IM: Gun-Shy Nation

This has been bugging me since it happened but it's also led me to A Big Conclusion. So. Here's a story for you.

On November 4, a 19-year-old named Tyler Comstock, who lived in a small town near mine, died here in Ames on campus, shot by a member of the Ames Police Department. You can read the details here, and for a link to a dashboard, police-car video cam, see here. 

But here's a summary of what happened.

Comstock's father works for a local landscaping company and was, I gather, at a job when his son showed up and asked for money for cigarettes. Dad declined.

Tyler hopped in his dad's work truck and took off. That truck, like all the trucks for that particular company (I know this company well, see its trucks all the time), was a regular pickup pulling a flatbed trailer with side-gates. (Because the guys who work for the company haul needed equipment: mulchers, mowers, etc.)

The dad called the police and reported his son had stolen the truck. He stressed that Tyler was pissed off, but was NOT carrying a weapon of any kind.

A police chase ensued. If you watch the video, you'll see, yeah, it was not a good chase. The truck trailer and its equipment are bouncing like mad, pieces of equipment are flying off the truck, pedestrians, of whom there were many, are scrambling to get out of the way.

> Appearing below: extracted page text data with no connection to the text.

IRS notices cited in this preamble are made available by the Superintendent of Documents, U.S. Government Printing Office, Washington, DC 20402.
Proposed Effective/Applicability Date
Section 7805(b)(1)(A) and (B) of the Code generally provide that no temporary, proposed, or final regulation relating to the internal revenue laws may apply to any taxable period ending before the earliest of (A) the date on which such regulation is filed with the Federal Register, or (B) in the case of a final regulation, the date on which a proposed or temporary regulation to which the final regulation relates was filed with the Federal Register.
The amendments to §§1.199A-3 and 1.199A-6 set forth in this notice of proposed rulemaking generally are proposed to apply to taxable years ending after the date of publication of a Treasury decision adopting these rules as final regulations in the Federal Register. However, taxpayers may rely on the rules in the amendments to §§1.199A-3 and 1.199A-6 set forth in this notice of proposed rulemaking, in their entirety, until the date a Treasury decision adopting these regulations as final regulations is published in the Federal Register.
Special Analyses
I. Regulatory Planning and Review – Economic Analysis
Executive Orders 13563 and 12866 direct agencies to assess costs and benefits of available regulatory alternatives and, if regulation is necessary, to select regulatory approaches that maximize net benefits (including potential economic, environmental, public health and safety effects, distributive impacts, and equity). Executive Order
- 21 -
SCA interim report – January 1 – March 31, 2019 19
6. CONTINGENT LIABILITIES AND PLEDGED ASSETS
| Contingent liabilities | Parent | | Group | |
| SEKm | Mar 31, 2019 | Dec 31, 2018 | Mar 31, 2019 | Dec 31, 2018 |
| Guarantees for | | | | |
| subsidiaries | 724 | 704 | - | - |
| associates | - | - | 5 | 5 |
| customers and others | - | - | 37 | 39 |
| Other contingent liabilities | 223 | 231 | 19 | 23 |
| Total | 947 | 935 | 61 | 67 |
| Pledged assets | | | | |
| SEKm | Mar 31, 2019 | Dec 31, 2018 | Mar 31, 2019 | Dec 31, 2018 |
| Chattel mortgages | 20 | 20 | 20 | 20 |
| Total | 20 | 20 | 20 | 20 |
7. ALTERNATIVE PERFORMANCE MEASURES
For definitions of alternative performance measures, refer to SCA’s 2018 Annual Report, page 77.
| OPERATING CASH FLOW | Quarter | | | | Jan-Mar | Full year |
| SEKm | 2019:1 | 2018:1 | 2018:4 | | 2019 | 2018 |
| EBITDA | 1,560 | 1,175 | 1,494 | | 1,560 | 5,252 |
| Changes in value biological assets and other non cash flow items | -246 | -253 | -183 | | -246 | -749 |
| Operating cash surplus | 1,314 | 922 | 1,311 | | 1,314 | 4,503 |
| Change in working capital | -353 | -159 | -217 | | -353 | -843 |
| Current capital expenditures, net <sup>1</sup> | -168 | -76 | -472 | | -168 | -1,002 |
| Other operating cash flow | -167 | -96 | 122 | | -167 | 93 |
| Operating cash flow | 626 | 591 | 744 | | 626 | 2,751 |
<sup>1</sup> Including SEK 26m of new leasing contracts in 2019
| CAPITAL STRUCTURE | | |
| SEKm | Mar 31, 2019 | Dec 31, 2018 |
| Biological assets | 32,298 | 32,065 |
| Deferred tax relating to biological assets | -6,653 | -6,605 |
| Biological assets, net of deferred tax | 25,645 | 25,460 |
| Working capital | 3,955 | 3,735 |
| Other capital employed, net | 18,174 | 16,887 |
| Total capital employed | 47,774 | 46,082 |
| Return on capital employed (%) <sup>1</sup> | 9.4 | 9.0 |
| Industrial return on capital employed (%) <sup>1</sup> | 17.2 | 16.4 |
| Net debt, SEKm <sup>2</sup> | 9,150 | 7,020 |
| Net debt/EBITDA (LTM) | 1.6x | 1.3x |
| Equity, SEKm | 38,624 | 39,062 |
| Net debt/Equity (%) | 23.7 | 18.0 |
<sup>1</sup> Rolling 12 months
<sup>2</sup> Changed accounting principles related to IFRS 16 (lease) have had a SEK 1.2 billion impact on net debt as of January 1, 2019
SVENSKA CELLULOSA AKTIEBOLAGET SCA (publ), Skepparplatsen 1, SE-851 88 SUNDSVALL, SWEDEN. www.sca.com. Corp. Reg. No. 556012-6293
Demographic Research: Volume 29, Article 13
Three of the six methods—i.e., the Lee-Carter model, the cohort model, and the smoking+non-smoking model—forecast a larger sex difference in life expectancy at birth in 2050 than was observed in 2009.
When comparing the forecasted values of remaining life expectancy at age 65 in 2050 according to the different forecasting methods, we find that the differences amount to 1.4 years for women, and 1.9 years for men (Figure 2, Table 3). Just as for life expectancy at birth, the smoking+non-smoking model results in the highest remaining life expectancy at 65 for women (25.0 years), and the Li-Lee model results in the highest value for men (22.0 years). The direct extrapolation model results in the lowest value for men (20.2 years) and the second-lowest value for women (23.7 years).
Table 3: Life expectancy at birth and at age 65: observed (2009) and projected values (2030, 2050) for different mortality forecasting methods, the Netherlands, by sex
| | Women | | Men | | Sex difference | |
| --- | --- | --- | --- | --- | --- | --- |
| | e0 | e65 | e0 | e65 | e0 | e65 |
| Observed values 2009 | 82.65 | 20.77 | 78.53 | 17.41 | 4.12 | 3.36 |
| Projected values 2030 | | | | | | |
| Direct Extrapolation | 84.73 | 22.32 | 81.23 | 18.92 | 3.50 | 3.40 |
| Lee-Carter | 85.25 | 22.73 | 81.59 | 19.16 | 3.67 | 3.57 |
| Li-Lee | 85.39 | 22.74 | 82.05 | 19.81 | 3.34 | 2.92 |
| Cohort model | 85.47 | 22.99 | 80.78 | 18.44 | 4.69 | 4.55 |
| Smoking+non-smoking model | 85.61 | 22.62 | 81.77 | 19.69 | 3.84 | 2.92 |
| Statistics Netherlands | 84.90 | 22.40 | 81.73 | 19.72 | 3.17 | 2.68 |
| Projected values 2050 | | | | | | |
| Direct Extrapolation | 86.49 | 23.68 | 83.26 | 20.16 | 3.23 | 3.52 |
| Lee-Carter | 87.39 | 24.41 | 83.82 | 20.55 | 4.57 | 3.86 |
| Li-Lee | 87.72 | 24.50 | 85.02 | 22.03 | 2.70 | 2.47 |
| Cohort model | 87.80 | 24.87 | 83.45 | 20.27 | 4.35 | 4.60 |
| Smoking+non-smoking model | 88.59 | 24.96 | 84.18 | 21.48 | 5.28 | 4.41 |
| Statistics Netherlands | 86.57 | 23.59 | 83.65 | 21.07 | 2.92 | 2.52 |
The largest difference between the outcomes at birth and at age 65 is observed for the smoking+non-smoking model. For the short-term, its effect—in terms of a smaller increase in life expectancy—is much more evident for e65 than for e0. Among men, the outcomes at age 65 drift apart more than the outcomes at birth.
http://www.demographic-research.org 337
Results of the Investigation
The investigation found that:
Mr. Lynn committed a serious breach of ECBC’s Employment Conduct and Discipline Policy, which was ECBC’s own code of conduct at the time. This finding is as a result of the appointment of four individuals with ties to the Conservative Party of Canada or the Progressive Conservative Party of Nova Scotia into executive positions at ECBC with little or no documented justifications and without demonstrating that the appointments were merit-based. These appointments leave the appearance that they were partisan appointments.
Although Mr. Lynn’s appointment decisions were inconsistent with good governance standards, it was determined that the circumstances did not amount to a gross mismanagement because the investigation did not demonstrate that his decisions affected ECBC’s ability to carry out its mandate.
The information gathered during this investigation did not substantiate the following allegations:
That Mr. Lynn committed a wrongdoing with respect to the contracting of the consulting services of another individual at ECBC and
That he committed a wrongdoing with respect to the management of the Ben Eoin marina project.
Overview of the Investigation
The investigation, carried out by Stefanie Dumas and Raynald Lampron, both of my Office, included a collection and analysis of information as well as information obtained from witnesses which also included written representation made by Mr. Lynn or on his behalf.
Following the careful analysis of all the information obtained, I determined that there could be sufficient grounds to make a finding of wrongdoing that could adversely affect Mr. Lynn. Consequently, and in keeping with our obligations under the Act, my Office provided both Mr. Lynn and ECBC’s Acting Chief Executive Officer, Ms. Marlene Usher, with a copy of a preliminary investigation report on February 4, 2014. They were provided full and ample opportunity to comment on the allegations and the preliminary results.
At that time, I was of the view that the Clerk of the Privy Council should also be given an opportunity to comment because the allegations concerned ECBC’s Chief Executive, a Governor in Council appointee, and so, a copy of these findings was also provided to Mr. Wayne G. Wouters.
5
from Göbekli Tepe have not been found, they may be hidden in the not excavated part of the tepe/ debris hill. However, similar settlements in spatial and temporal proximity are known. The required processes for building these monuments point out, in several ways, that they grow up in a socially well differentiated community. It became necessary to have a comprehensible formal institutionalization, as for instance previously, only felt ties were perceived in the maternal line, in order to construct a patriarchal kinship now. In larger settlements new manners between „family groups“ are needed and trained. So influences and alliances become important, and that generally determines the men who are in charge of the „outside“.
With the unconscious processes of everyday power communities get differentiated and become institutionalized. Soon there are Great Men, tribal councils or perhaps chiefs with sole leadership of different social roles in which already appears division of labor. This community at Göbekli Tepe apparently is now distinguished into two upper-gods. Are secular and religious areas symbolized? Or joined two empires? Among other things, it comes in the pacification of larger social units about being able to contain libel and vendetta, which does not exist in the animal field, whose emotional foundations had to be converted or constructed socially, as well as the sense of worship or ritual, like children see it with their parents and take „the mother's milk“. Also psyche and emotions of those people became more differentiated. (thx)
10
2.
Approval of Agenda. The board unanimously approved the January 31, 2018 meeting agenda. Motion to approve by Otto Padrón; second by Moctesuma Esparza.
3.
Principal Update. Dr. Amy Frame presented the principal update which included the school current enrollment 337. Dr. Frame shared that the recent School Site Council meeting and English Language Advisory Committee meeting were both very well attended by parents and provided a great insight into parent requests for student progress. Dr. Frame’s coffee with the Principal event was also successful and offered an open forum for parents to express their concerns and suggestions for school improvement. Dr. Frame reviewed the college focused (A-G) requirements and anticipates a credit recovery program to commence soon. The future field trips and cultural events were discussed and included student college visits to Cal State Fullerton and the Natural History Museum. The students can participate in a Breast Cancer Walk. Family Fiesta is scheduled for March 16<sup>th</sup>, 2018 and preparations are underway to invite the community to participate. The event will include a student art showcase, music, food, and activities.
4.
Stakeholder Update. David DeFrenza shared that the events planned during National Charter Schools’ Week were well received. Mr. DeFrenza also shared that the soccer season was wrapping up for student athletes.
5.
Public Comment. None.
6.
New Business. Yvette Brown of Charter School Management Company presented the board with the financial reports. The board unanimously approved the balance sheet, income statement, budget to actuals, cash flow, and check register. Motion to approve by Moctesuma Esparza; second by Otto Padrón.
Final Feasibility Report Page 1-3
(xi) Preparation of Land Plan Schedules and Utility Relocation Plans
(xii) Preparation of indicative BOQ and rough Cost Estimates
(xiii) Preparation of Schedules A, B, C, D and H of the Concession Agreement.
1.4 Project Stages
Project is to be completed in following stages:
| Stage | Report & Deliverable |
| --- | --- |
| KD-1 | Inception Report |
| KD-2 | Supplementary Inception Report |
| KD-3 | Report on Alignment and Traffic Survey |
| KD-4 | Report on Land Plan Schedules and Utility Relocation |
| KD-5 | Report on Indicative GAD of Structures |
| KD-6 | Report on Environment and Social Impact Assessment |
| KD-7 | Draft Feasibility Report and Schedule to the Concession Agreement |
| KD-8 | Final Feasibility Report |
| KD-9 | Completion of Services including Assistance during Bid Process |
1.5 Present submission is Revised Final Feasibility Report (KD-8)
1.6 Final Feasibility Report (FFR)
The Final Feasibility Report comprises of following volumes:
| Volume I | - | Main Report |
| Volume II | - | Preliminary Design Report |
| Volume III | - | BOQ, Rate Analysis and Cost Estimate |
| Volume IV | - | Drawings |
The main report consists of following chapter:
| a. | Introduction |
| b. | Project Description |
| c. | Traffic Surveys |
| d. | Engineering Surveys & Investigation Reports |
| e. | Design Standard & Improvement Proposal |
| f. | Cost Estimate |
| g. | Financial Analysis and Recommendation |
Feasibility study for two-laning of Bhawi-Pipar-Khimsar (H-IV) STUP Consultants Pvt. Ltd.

Twice during the pursuit, the police dispatcher, on orders from higher-ups, suggested that the cops stop the chase. Comstock was driving fast in a heavily trafficked area with lots of pedestrians.

Comstock kept driving; the cops kept chasing. Eventually he "landed" on the central campus of Iowa State University (about a mile from my house). Central campus is a big open space (football-field sized) landscaped with many big trees.

We'd had rain recently, and once Comstock left a paved road and tried to drive through central campus, the truck got stuck in the mud. He sat there, flooring the accelerator, trying to get away. The truck was near a small grove of large trees (I know the exact spot well) and within a few minutes, Comstock and the truck were completely surrounded by city and campus police.

Put another way, between the mud and the cars, Comstock wasn't going anywhere anytime soon.

Despite that, about two minutes later, he was dead, shot by a member of the Ames Police Department.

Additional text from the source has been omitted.